Medio Siglo de Soledad

García Márquez con Cien Años de Soledad.

El 23 abril del 2007, con motivo de la celebración de la X Feria Internacional del Libro de Santo Domingo y del 40 aniversario de la primera edición de Cien Años de Soledad realizada por Editorial Sudamericana de Buenos Aires en mayo de 1967, la dirección de Diario Libre solicitó a un grupo de escritores dominicanos exponer brevemente sus impresiones personales sobre esta obra maravillosa de Gabriel García Márquez (1928, Aracataca-2014, Ciudad México) que ha impactado desde entonces las letras universales, al grado de acreditarle méritos suficientes –junto al conjunto de su prolífica producción literaria- para la obtención del Nobel de Literatura en 1982.

Más de un centenar de ediciones y 50 millones de ejemplares vendidos a lo largo de esta media centuria –sin computar las numerosas impresiones piratas que este fenómeno editorial motorizó, como sucediera con la china de 1984 que se colocó por millones, los sobretiros que practicara la colombiana Oveja Negra que llevaron a un juicio entre el autor y los editores, así como algunas de factura criolla perseguidas también judicialmente- han universalizado en las varias lenguas que parla el planeta la magia subyugante que arropa el mundo garciamarquiano, contenido en ese Macondo alucinante que nos conquistó con fiereza en nuestra ya distante adolescencia.

——————————

### Tareas por realizar
a) Según el fragmento sobre Cien Años de Soledad, ¿qué editorial hizo la primera edición de la novela y en qué fecha?
b) Continúa el fragmento sobre Cien Años de Soledad a partir de su última oración.

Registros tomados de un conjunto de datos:

——————————

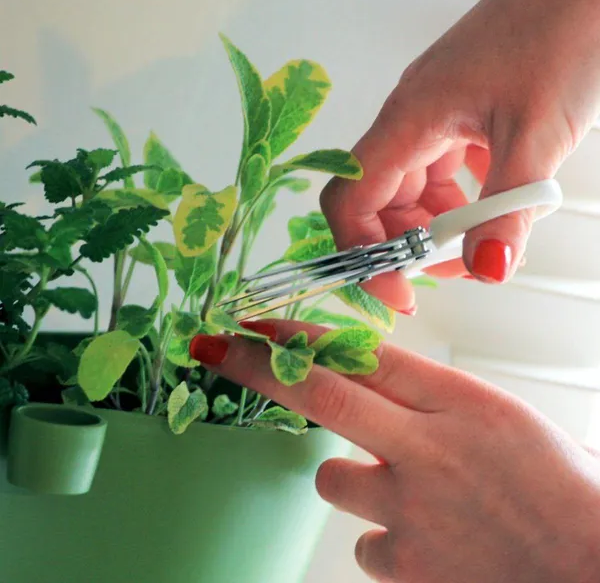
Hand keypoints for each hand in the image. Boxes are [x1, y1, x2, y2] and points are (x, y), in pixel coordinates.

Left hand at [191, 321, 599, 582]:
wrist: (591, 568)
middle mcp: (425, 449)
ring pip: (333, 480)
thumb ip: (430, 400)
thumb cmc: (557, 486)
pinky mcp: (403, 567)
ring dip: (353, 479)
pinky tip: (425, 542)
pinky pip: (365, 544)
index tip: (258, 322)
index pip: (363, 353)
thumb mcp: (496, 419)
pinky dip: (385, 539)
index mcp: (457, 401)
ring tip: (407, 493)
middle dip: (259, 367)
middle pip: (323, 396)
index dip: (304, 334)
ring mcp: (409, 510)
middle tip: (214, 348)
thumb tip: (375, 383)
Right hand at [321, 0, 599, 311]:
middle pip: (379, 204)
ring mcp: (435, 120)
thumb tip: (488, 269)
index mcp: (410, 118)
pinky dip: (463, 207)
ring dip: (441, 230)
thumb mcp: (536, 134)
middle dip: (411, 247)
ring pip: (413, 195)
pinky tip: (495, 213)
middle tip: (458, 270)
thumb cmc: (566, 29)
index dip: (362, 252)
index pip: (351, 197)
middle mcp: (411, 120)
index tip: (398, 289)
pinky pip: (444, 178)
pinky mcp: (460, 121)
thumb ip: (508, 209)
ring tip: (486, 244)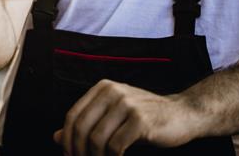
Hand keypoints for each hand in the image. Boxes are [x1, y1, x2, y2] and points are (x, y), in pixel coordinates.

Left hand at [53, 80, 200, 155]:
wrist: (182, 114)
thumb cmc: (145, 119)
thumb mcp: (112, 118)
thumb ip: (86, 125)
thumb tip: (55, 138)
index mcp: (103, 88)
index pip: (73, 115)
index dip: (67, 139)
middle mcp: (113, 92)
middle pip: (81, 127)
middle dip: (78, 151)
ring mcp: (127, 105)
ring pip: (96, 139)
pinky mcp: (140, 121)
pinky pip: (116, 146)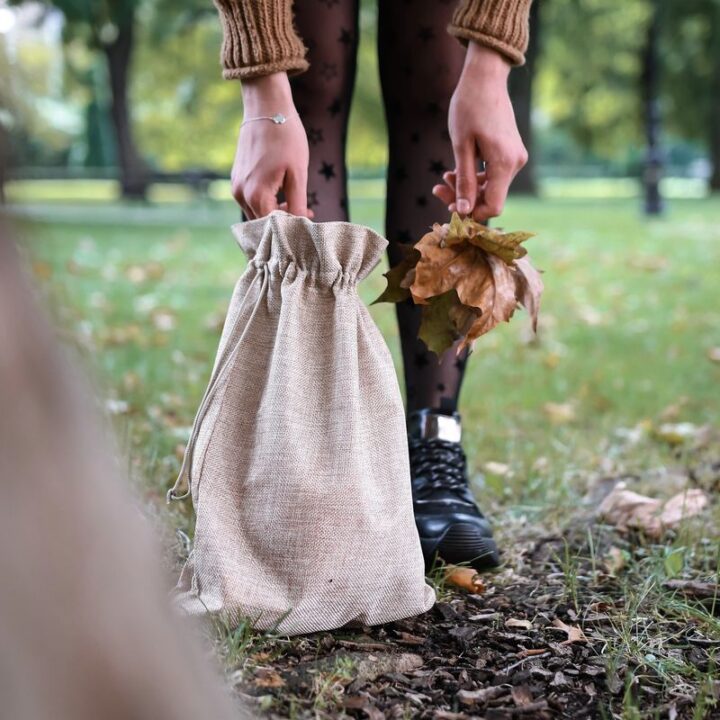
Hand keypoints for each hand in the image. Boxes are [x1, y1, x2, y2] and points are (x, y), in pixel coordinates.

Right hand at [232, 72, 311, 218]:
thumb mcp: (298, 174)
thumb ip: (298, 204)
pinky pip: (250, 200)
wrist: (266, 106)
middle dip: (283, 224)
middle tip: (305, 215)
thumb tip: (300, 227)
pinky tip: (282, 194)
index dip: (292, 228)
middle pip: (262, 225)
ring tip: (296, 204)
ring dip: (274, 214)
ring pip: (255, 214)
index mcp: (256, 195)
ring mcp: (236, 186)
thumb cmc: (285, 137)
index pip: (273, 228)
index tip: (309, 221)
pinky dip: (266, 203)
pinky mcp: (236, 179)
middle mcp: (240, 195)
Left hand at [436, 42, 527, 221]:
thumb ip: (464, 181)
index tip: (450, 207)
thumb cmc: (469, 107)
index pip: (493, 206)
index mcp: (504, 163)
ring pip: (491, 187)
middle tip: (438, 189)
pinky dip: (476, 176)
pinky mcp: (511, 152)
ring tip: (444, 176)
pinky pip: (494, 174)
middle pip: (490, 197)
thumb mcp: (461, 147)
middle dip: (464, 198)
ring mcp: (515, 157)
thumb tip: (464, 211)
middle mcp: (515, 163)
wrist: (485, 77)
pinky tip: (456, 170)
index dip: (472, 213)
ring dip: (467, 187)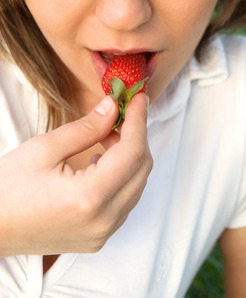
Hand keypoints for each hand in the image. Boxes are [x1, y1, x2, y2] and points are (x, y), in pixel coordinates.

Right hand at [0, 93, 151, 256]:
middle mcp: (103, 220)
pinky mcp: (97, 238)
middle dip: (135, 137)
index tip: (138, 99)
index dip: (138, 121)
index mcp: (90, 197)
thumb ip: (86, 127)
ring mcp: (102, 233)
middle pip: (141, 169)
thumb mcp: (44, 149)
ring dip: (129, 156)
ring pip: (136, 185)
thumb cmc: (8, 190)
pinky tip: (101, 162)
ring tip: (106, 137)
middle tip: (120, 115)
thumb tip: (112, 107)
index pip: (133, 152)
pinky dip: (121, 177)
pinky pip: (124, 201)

——————————

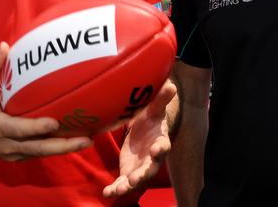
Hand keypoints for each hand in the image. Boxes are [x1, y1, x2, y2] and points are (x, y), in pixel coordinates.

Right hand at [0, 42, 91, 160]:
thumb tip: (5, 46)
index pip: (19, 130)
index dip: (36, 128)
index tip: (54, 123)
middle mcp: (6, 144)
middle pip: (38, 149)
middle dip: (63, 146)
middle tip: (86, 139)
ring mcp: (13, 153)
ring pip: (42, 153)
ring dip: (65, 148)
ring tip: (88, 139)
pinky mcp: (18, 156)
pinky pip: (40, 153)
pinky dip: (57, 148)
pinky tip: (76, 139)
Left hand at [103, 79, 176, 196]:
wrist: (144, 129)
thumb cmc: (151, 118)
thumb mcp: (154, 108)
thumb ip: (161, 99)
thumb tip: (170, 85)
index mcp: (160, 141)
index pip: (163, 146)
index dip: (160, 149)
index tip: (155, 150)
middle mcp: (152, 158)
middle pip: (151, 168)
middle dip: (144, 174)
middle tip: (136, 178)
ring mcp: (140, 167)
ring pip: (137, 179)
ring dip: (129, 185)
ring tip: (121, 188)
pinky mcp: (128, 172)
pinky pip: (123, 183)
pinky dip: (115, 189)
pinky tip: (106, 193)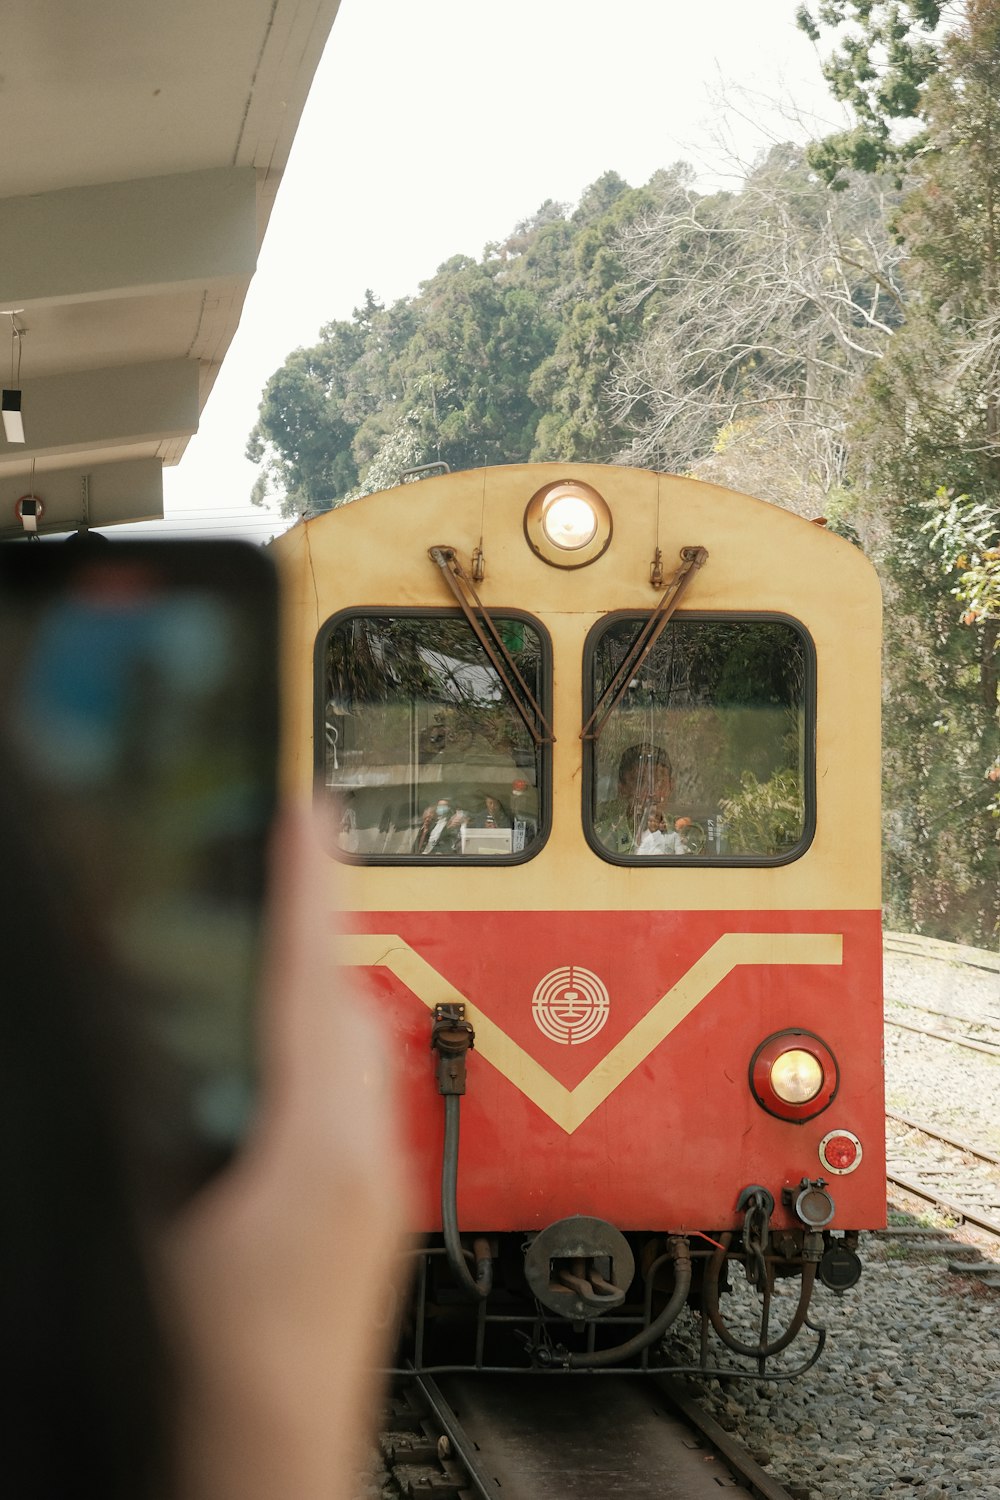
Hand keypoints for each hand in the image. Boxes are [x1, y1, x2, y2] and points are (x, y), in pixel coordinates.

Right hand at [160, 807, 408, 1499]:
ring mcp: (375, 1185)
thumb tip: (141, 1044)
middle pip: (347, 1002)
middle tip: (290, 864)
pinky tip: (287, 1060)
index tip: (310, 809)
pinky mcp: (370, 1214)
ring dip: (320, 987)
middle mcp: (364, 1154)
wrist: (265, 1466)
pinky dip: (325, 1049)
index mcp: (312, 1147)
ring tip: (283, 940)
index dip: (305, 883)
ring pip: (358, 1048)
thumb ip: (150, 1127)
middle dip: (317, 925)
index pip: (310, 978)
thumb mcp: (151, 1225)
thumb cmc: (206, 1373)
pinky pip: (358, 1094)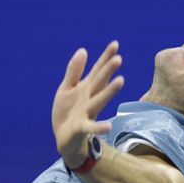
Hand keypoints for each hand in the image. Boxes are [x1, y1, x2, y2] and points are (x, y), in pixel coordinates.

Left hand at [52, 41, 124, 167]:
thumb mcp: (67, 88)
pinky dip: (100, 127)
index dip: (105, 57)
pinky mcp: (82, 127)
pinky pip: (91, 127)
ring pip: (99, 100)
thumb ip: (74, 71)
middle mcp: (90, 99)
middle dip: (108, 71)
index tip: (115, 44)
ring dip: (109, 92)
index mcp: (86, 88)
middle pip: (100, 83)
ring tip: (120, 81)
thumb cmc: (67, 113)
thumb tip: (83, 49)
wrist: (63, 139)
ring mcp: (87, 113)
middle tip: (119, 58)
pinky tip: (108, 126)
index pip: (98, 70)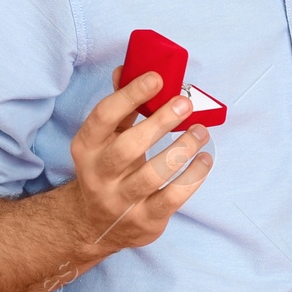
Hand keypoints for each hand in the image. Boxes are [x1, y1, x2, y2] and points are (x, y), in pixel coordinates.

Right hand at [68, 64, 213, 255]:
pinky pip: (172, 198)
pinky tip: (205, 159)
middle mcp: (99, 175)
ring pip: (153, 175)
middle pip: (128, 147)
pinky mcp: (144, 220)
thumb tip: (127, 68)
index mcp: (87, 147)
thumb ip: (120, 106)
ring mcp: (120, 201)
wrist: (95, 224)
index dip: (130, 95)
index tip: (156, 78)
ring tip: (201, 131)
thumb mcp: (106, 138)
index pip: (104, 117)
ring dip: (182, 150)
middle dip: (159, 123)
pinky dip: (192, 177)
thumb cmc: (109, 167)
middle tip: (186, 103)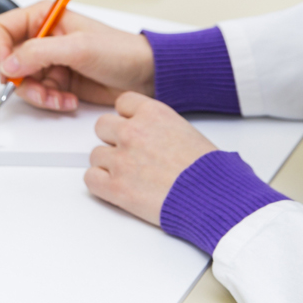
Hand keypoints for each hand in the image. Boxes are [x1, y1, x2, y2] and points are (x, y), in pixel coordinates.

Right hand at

——————————

### Respuestas a ejercicios
a) La Editorial Sudamericana de Buenos Aires, en mayo de 1967.

b)
En 2007, celebrando los 80 años del autor, la Real Academia Española realizó una edición especial empastada con tiraje de un millón de ejemplares, acompañada de varios estudios de especialistas, que se vendió a precio subsidiado, como se ha venido haciendo con otras ediciones conmemorativas. Simultáneamente, en Cuba se llevó a prensa una versión ilustrada de Cien Años de Soledad en homenaje a esta pieza singular de la literatura latinoamericana y como festejo al autor, un escritor vitalista vinculado al proyecto de la Escuela Internacional de Cine y Televisión que opera en San Antonio de Los Baños y quien mantuvo una íntima amistad con el líder de la revolución cubana Fidel Castro, a cuya causa política prestó el prestigio de su nombre en múltiples ocasiones.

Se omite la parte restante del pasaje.